Our household is made up of a librarian/photographer (who is naturally both a rabid collector of photobooks and also unable to part with any book, especially unread ones), an academic, and two children who are both avid readers. As a consequence, we have a book problem. I read somewhere that the average UK household has about 10 books, excluding the phone directory. I estimate that -- despite a massive and traumatising clearout last year -- we still have somewhere nudging 6,000 books. On that statistical basis, our house alone accounts for the entire neighbourhood. Hey, we buy them so that no-one else need feel obliged. It's a social service. They're everywhere.

In an attempt to stem the inward flow of this paper torrent, I decided to buy myself an e-book reader. After the usual consumer speed-dating exercise with potential purchases, I settled on the Cybook from Bookeen, a French company (though it does sound like an Irish company making illicit spirits out of used books). The main advantage seemed to be that the Cybook uses the Mobipocket e-book setup, which -- on the face of it -- seemed to have the widest and best selection of titles. The Sony e-reader is a nice thing, too, and very popular, but sometimes I simply get the urge to be different. The Iliad looks very good, but too expensive for a toe-dipping exercise. Maybe later...
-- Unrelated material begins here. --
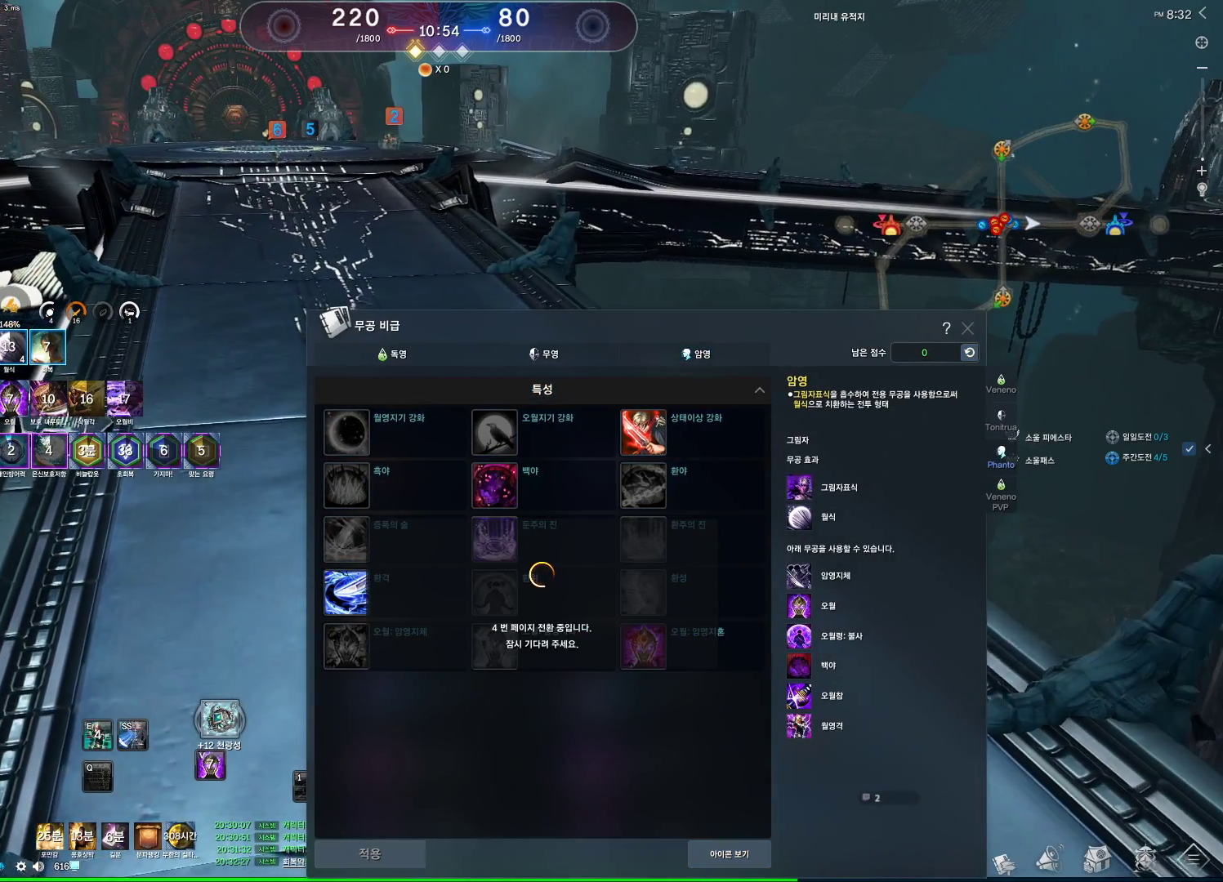
{"keys": [], "mouse": ["wheel"], "events": [[100, "mouse_left", "up"], [133, "mouse_right", "up"], [133, "mouse_wheel", "up"], [133, "w", "up"], [500, "mouse_wheel", "down"]]}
The missing player in the UK, of course, is Amazon's Kindle, which sounds wonderful, but which I suspect may never appear here with quite the same seamless integration it has in the States because of technical differences in the way mobile phone networks work in the UK and Europe. Prove me wrong, Amazon, please!

Le Cybook

The main disappointment so far has been the discovery of how much Mobipocket content is restricted to use in North America. Doh! Penguin, for example, seems to make itself available via Mobipocket in the USA, but via the EPUB format in Britain. (Oh God, not Format Wars again ...) All is not lost, however: it's been a long time since I bought my books in W.H. Smith, but I was very grateful to discover their UK-oriented e-book store, delivering in all formats available.

The plan, obviously, is to buy my "disposable" reading in electronic form. The idea of taking a literal trunkload of books on holiday, for example, is very appealing. Imagine: you could even finally read The bloody Da Vinci Code and no one would know! I can see "indispensable" getting in there, too -- being able to satisfy the urge to read John Donne right now when on a train journey, say.

The problem is going to be availability: Donne, yes, Ted Hughes, no. And there's the question of the screen: so-called e-paper is a brilliant thing, but they've concentrated so hard on making it usable even in bright sunlight! that it's a little dim in a normally lit room. A reading light and glasses will be a necessity (getting old? Who, me?).

I'll keep you posted on how it goes.